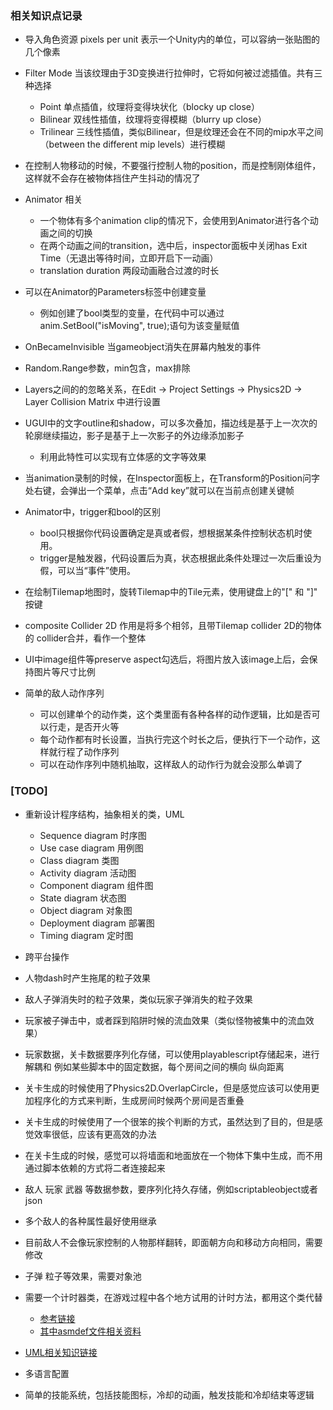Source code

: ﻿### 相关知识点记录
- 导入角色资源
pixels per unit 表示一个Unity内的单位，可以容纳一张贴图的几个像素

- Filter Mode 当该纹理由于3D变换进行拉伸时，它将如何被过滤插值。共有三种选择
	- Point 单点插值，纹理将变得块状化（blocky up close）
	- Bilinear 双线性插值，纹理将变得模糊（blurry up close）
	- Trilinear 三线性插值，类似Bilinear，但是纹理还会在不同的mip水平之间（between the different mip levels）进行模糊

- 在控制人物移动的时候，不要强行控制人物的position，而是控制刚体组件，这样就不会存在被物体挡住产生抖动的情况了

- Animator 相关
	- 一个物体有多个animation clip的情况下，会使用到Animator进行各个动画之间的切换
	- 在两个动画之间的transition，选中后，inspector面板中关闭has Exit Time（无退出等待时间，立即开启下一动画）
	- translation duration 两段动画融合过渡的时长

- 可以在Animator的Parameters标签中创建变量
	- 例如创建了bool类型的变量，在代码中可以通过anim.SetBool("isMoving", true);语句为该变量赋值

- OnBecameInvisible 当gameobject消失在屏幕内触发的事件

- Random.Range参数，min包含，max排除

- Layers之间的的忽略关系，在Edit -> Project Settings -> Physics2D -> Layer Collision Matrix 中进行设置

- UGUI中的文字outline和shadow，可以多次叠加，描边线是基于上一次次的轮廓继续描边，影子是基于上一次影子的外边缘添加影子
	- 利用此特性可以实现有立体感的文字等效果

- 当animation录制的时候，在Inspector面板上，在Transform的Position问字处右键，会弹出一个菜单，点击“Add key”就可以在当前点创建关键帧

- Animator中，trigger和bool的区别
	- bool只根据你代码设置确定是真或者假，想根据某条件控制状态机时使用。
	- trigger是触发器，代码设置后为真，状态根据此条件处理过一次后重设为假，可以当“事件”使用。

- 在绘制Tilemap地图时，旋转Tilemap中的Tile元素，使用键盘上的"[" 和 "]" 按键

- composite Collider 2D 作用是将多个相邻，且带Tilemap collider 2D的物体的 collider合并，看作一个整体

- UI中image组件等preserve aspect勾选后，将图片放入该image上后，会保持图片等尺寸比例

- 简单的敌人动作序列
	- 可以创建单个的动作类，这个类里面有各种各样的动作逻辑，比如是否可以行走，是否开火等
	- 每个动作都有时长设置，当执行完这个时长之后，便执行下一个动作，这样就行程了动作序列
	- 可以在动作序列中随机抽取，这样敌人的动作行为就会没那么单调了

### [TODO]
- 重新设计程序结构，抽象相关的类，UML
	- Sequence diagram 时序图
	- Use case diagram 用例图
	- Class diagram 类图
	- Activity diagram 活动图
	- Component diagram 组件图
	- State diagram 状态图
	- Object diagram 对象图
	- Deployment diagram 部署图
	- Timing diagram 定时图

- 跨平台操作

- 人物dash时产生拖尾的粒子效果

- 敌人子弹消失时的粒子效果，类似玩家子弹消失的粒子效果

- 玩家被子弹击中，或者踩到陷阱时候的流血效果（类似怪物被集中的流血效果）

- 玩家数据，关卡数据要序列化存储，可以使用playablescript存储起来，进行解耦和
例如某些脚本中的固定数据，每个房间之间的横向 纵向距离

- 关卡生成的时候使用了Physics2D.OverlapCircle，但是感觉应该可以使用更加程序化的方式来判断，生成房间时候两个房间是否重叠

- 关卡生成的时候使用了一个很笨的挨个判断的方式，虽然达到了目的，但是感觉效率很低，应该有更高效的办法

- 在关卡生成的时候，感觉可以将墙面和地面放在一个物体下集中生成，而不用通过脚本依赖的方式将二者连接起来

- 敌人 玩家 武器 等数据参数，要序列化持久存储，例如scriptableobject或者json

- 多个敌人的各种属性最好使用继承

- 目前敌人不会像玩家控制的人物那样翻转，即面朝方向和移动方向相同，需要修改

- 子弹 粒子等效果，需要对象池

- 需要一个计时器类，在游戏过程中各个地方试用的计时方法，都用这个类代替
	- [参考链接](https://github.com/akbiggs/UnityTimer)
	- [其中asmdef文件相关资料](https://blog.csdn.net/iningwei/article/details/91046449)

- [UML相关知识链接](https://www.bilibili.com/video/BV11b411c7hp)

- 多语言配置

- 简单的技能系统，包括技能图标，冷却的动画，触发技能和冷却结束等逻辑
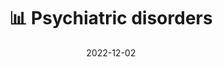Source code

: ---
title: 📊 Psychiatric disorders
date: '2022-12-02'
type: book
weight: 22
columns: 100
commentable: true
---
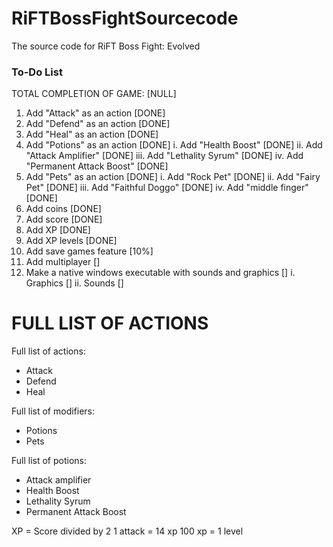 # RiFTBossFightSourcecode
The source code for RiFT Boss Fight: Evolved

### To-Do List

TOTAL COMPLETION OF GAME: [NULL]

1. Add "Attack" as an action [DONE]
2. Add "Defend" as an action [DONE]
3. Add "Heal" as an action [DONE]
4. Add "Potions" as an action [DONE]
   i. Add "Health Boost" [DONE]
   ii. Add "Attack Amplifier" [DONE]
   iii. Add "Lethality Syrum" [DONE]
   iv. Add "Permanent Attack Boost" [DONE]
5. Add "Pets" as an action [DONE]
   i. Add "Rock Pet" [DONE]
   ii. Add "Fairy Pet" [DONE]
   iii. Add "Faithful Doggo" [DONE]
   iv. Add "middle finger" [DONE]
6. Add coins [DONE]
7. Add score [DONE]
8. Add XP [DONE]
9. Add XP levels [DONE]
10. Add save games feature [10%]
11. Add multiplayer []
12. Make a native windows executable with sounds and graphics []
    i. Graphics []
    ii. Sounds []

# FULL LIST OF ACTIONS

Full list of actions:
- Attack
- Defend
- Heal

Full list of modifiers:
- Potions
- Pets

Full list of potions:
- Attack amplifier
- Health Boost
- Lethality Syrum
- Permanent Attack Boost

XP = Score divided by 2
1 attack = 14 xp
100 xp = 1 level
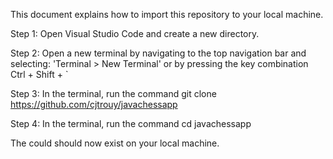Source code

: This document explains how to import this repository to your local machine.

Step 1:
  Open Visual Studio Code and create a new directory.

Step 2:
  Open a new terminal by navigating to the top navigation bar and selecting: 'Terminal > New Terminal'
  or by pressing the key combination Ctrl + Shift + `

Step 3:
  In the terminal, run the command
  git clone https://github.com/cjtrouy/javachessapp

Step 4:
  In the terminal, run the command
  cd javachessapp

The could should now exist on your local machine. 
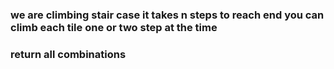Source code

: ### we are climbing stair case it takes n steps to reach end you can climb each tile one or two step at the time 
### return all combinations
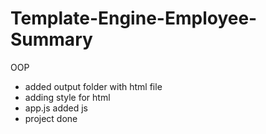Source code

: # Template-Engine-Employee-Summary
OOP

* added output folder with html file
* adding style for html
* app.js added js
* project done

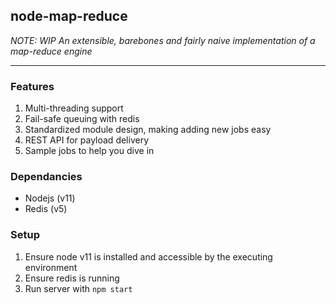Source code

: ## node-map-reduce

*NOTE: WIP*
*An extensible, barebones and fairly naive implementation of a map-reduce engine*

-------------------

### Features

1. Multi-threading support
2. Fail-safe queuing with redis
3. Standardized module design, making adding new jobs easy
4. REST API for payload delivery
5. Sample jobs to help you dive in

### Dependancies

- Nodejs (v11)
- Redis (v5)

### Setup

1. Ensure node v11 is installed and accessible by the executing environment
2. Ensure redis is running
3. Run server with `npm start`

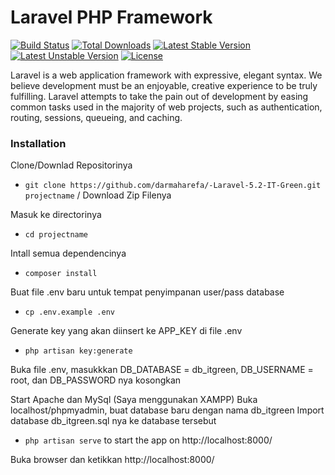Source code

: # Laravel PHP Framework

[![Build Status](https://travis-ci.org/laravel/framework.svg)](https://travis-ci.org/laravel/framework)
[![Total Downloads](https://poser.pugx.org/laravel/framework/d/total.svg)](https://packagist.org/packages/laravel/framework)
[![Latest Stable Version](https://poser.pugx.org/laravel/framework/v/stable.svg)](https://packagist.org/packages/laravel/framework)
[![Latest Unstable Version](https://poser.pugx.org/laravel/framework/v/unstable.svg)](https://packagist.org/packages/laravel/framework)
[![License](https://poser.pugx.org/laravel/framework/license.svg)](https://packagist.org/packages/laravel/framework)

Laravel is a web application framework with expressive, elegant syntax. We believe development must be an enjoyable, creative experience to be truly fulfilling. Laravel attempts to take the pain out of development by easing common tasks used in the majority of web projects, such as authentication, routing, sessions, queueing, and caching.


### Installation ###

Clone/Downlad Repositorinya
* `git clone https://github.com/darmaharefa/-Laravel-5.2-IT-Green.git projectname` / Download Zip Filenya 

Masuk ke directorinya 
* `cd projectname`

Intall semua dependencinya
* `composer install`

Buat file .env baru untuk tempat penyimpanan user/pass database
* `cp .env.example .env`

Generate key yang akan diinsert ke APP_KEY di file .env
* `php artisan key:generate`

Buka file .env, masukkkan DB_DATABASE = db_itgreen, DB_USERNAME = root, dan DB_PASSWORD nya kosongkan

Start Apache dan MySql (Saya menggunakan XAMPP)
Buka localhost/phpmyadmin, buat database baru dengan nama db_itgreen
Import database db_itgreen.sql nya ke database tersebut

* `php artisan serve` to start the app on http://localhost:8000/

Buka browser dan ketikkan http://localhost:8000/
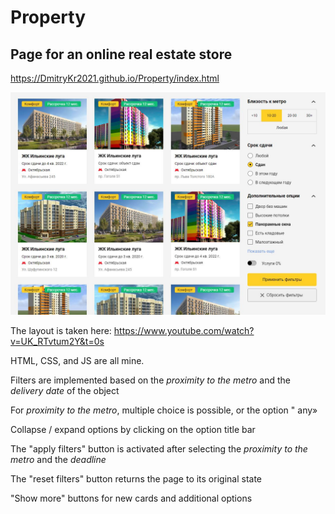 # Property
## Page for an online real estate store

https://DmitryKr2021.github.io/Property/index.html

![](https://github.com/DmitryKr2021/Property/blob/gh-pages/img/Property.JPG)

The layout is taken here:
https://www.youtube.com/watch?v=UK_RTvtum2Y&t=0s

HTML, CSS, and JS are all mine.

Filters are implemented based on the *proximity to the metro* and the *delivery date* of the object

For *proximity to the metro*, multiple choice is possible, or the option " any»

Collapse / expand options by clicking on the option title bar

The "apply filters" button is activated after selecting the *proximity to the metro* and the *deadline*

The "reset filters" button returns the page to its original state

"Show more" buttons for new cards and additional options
____
Directions for this task:
Set down precisely the lines above between the line holding "Filters are implemented" and the line holding "and the *deadline*", inclusive, and nothing beyond them.

Result for this task:
Filters are implemented based on the *proximity to the metro* and the *delivery date* of the object

For *proximity to the metro*, multiple choice is possible, or the option " any»

Collapse / expand options by clicking on the option title bar

The "apply filters" button is activated after selecting the *proximity to the metro* and the *deadline*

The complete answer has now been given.